Are companies required to report the identities of the mines of origin in the Conflict Minerals Report (CMR)?
No. Per the SEC final rule, a company that is required to provide a conflict minerals report only is required to report on “the efforts to determine the mine or location of origin with the greatest possible specificity” for only those products/product categories that have not been described as “DRC conflict free.” Furthermore, this effort only is required as part of a company’s due diligence process and is not required as part of the RCOI process. Therefore, it is reasonable to only expect companies to make and subsequently describe such an effort “to determine the mine or location of origin” whose products/product categories are not described as “DRC conflict free.”
Two practical approaches that many companies currently are taking to determine the mines or country of origin are:
- Use of the CFSI Conflict Minerals Reporting Template(CMRT) as a method to query and transmit sourcing information along the supply chain.
- Reliance on and support for the CFSP or similar independent third party audit solution through which mineral sources are identified and independently evaluated.
The CMRT supports the identification of the smelters and refiners within a company’s supply chain and their sources of 3TG. The utility of the CMRT is dependent upon each tier in the supply chain collecting information from their direct suppliers and passing it on to customers. The amount of detail collected by this process continues to improve; however, considering the number of tiers within a complicated supply chain, it may take numerous reporting cycles to close data gaps. This methodology also, by itself relies on self-disclosures and is limited with regard to addressing confidentiality concerns. Due to the dynamic nature of some downstream companies’ supply chains, a company may never obtain a reliable representation of the mine or location of origin for their conflict minerals by relying on the CMRT alone.

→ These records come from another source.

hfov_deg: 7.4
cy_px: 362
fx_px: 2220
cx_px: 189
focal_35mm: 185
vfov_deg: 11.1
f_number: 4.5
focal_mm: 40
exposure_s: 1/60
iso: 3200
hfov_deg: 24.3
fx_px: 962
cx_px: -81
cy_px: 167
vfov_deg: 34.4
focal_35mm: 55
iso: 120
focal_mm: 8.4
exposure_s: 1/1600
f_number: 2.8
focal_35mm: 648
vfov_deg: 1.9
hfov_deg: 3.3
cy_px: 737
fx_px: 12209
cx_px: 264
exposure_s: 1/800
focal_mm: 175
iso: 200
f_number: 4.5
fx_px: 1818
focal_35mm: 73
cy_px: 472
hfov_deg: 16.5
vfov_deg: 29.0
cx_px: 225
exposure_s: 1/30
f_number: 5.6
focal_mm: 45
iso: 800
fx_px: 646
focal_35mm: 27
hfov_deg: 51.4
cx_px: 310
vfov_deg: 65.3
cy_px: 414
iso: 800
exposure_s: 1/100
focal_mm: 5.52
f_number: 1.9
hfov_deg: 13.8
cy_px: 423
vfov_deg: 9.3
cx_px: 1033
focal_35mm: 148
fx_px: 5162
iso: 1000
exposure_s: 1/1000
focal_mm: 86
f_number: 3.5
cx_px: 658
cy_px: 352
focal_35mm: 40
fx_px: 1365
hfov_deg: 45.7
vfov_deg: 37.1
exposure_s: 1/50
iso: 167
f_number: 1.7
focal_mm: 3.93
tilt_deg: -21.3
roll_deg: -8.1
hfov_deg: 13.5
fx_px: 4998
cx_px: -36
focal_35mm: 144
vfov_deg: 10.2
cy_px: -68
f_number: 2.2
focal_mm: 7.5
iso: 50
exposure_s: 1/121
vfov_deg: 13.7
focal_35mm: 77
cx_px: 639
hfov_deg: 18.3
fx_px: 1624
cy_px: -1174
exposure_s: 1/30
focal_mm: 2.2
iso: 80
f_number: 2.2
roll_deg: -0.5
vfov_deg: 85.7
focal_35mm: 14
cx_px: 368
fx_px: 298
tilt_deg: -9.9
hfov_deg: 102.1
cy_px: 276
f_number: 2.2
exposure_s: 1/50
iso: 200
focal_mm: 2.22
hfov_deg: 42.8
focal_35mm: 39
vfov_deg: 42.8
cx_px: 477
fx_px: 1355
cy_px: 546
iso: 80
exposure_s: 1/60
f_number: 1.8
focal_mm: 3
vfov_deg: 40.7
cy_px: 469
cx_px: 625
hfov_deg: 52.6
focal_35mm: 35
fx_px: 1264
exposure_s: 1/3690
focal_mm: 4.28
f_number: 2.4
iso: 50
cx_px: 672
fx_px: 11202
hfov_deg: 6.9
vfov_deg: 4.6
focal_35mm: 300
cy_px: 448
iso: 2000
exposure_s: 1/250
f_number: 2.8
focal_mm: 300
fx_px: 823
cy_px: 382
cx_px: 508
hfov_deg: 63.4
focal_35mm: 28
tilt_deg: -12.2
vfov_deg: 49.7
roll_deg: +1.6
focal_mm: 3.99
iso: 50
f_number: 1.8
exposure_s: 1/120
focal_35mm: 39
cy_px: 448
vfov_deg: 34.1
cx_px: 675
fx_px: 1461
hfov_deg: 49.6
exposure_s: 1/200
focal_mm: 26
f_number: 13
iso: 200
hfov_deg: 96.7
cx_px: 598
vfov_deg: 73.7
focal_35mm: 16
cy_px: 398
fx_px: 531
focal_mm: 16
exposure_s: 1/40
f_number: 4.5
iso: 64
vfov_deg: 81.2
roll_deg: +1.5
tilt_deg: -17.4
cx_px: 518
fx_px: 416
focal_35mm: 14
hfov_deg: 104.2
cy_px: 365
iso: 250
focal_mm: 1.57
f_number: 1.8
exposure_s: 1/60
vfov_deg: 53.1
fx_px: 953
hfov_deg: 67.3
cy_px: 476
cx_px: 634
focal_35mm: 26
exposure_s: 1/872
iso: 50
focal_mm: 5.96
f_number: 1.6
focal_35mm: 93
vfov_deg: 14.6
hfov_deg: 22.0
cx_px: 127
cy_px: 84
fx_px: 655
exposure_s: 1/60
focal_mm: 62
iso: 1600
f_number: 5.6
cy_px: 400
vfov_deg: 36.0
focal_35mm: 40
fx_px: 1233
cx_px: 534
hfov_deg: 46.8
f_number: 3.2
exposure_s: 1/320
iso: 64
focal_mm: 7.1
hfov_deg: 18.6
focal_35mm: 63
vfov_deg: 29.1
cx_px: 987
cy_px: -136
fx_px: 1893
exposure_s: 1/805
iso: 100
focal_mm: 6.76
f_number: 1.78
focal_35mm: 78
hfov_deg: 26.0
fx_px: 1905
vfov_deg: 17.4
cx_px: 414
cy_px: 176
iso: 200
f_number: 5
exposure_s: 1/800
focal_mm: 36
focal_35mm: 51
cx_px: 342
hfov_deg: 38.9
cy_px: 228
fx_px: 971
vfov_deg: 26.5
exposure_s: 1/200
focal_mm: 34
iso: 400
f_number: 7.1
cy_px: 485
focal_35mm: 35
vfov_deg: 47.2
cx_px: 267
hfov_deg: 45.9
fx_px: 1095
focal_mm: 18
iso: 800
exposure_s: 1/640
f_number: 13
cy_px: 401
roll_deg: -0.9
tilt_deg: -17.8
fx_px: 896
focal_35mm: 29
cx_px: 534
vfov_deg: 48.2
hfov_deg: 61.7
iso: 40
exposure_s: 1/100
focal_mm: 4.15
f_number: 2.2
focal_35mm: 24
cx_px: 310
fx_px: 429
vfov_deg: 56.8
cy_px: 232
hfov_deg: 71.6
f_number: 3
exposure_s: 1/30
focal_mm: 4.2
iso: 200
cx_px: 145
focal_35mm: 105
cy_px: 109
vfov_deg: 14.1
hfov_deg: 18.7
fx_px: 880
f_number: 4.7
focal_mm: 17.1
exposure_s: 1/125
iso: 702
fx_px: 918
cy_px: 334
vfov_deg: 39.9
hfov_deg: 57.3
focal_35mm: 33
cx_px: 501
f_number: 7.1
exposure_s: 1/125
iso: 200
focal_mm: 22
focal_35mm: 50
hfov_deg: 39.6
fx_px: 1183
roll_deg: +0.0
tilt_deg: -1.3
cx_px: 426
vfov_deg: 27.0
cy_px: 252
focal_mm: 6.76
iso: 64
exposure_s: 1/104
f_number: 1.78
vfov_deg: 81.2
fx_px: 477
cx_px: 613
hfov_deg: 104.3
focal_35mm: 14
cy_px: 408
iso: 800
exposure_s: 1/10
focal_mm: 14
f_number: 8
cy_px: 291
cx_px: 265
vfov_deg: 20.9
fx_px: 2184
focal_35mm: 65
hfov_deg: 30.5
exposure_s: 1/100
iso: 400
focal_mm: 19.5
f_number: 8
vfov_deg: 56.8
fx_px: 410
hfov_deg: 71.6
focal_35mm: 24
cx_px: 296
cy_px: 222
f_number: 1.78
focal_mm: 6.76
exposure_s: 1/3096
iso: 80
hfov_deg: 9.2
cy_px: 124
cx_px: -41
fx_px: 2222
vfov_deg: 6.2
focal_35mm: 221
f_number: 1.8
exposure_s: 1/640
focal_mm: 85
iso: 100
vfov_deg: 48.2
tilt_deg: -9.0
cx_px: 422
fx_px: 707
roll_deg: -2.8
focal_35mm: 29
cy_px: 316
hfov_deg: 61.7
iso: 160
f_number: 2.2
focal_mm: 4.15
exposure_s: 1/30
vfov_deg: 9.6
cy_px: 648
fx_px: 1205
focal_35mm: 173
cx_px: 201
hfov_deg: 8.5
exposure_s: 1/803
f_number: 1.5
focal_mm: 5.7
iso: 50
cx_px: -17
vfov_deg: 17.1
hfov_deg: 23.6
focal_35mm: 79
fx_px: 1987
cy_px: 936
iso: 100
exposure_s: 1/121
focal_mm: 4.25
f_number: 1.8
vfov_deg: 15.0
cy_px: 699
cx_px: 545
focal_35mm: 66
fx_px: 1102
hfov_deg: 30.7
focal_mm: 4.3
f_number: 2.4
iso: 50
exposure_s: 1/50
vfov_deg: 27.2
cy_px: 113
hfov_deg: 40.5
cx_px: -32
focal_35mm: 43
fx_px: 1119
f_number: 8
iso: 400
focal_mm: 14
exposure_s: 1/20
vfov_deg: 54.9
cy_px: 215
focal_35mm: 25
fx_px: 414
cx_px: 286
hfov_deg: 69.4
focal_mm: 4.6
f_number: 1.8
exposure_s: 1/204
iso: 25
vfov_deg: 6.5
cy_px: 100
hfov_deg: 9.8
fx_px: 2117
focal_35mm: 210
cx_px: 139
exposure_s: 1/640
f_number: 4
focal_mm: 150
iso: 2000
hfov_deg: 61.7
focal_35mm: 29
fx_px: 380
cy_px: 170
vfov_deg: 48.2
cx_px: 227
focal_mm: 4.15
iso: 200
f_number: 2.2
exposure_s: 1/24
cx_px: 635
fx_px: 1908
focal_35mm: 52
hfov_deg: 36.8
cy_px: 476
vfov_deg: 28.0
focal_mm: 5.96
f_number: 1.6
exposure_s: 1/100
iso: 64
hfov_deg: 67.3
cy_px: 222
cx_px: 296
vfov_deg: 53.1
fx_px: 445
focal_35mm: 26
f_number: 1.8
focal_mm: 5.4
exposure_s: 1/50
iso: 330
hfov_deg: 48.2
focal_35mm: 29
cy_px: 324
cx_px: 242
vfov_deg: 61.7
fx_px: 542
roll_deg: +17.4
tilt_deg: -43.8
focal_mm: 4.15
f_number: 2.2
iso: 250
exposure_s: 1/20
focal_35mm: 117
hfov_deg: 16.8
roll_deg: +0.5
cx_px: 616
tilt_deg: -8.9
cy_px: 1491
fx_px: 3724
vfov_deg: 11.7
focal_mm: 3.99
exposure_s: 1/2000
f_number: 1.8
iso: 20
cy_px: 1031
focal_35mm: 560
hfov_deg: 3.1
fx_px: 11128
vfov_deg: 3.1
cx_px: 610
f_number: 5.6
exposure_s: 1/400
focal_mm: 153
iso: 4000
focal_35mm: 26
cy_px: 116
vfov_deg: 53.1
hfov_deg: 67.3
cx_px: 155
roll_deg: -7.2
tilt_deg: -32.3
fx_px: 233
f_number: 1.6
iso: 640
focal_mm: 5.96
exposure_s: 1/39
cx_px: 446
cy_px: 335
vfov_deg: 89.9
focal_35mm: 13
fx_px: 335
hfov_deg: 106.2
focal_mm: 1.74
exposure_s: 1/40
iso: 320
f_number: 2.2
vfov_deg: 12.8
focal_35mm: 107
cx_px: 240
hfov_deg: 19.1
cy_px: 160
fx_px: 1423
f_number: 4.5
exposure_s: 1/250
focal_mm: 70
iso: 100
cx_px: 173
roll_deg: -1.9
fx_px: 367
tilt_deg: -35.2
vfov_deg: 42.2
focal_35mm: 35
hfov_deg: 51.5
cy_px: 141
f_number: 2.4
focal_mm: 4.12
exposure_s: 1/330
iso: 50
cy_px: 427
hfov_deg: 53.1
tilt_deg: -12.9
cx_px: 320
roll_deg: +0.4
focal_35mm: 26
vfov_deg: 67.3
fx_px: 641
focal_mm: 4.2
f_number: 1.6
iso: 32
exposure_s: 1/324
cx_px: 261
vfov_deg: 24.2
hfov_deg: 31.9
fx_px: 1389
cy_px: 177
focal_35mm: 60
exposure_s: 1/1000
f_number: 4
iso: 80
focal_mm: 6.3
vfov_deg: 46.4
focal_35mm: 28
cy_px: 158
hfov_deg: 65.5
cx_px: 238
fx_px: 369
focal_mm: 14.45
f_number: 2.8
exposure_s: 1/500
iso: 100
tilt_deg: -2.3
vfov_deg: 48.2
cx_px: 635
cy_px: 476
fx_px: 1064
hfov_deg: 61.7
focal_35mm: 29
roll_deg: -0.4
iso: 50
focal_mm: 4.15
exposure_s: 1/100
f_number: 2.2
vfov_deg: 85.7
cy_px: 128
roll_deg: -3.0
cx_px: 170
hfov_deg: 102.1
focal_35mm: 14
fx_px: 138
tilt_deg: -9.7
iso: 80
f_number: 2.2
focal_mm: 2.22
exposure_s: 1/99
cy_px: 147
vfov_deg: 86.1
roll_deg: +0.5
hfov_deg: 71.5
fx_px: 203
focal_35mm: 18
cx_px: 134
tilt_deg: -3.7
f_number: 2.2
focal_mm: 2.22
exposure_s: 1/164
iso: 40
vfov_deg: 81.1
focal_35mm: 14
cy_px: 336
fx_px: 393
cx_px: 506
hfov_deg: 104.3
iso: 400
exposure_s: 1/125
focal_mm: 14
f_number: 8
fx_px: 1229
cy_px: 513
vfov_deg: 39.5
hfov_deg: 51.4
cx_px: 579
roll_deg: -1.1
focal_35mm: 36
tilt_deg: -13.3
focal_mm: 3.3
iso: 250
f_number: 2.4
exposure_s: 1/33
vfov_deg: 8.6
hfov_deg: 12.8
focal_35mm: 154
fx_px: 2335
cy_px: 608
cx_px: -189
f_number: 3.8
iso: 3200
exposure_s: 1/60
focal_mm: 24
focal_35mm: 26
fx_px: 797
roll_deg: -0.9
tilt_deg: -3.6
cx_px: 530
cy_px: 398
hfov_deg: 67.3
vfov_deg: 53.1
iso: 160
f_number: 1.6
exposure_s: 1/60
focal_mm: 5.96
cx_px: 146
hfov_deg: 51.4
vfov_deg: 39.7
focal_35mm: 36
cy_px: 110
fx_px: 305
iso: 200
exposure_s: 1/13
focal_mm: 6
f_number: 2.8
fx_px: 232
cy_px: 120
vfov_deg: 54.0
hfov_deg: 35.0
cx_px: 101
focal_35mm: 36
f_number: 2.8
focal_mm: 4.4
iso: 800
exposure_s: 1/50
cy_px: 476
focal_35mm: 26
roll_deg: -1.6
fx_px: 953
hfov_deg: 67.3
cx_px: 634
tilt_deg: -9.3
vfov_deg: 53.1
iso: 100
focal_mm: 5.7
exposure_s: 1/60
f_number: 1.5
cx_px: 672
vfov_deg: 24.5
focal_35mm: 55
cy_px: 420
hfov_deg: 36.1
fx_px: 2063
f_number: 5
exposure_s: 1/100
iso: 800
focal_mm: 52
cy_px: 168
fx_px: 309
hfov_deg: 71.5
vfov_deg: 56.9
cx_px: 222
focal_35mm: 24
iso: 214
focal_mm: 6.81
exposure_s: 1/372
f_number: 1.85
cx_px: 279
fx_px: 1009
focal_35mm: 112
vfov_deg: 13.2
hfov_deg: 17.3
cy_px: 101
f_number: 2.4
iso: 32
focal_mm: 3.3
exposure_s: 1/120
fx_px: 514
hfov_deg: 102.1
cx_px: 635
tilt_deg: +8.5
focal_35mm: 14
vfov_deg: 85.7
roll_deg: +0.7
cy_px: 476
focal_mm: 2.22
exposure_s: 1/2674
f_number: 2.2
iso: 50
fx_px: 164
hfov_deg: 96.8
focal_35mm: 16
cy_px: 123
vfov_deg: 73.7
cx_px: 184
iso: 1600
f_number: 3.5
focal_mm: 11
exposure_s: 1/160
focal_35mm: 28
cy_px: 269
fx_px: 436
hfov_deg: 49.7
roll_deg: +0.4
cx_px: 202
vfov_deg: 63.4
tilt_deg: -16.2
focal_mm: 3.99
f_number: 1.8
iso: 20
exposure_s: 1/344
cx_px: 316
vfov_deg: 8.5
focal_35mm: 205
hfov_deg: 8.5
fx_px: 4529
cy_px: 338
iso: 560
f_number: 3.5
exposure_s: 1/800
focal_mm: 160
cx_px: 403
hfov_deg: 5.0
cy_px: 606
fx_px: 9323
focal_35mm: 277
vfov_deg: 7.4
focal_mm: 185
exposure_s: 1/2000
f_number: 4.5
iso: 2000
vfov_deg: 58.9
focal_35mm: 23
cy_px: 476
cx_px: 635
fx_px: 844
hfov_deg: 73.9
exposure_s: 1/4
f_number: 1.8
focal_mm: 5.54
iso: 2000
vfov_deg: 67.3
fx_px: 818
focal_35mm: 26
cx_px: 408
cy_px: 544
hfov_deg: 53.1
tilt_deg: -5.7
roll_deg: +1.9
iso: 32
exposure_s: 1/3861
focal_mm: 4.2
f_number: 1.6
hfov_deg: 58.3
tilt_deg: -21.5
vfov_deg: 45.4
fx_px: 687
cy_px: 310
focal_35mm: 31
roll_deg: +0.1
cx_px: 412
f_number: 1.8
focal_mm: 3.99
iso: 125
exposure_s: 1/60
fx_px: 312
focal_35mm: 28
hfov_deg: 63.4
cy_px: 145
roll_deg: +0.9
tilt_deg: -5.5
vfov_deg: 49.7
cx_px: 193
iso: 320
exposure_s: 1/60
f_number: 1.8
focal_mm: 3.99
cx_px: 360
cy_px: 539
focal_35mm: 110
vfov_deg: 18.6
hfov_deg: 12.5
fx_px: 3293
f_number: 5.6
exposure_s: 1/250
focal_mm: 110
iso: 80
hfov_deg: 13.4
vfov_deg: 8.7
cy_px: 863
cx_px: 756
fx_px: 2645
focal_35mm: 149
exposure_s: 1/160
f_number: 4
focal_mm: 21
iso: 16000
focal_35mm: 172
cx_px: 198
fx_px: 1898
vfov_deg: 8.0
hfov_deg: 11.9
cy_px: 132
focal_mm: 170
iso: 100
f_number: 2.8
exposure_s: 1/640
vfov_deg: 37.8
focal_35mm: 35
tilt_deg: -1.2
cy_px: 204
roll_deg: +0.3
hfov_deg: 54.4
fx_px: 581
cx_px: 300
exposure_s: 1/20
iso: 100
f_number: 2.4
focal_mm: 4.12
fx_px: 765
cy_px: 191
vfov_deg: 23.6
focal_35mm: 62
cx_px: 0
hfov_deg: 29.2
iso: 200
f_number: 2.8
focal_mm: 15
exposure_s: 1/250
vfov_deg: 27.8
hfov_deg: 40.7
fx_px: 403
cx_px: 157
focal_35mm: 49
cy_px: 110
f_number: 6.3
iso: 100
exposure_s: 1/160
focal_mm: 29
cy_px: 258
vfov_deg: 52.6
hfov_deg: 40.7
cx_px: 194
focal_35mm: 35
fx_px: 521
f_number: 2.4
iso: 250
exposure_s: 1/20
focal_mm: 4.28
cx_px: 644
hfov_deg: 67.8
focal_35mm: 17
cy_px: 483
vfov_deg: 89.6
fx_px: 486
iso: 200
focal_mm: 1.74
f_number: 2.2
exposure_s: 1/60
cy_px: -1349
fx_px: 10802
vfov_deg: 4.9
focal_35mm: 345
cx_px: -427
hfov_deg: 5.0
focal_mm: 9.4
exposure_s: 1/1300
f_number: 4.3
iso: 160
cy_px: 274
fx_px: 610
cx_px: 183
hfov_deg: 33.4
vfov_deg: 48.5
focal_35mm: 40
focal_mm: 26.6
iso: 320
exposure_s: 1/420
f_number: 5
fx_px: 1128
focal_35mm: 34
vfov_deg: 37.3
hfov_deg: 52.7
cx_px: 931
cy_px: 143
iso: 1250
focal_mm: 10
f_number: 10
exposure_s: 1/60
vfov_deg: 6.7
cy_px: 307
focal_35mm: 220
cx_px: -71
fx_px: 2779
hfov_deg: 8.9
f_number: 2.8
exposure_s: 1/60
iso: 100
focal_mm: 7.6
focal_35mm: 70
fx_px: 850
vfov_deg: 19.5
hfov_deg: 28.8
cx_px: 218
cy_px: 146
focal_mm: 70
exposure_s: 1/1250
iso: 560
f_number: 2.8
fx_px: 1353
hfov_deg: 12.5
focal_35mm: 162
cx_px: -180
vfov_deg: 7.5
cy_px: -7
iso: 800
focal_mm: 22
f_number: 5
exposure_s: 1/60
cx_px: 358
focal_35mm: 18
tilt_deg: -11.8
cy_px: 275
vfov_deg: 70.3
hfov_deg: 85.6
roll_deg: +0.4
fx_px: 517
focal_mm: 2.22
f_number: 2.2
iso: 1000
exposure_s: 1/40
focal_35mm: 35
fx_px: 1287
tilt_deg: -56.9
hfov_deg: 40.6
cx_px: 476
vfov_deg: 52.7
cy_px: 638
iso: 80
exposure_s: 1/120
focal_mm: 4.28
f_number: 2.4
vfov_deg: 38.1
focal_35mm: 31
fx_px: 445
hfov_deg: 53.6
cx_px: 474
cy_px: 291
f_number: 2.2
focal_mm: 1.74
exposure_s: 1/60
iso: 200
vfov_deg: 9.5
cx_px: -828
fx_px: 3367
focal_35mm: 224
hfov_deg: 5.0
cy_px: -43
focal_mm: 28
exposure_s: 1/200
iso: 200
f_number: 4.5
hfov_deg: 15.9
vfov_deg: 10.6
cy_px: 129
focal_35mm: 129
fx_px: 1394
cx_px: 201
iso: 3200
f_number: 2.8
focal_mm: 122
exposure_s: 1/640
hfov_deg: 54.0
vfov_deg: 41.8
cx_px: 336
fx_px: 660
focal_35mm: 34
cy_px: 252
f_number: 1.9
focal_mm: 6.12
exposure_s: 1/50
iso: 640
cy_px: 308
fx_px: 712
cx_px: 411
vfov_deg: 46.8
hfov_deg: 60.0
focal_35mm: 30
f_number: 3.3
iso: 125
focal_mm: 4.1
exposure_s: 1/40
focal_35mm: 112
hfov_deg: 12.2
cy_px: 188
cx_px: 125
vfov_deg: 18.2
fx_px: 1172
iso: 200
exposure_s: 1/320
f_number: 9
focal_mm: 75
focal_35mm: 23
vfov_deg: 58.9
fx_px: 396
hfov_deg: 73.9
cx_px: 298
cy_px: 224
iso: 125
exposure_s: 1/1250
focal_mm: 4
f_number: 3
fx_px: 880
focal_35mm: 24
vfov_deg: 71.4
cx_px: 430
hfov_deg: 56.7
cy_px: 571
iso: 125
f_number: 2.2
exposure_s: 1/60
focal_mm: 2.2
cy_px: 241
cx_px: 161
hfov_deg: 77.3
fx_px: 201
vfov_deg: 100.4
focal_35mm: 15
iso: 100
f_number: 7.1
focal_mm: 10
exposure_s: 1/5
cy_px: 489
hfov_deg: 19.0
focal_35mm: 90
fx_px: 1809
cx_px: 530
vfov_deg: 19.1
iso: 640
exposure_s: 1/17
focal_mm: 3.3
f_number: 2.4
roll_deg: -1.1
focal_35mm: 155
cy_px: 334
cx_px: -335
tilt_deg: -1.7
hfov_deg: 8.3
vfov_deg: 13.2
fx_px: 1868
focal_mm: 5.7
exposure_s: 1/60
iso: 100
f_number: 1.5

With due consideration for the value of the intellectual property of mineral sources for most smelters, an independent third party audit solution such as the CFSP offers an efficient methodology to address both the confidentiality and reliability of this information. Moreover, the OECD DD Guidelines provide that reporting of information may be limited by concerns of business confidentiality. Accordingly, the “greatest possible specificity” that most filers should expect to achieve in “determin[ing] the mines or location of origin,” and therefore the most reasonable effort to do so, is to incorporate reliance on the CFSP as one element of its due diligence process. Through the CFSP smelter validation process, independent auditors review information on the mines of origin for the smelters and refiners. Those smelters and refiners found to be compliant with the CFSP are those that have disclosed the identities of the mines or location of origin to the auditors, and for whom the auditors independently have validated that sufficient evidence exists to support the smelter’s sourcing claims and that those sources meet the requirements of the protocol. Therefore, a company’s reliance on third-party auditors through the CFSP is a reasonable method to exercise efforts to determine the mines or location of origin and meet due diligence expectations.
Members of CFSI also may wish to include in their description of their efforts, their contribution of resources to further support the CFSP. In addition, the CFSI offers a tremendous opportunity for a member to exercise one’s efforts by directly participating in the CFSP activities to engage smelters into the program and support for advancement of the CFSP.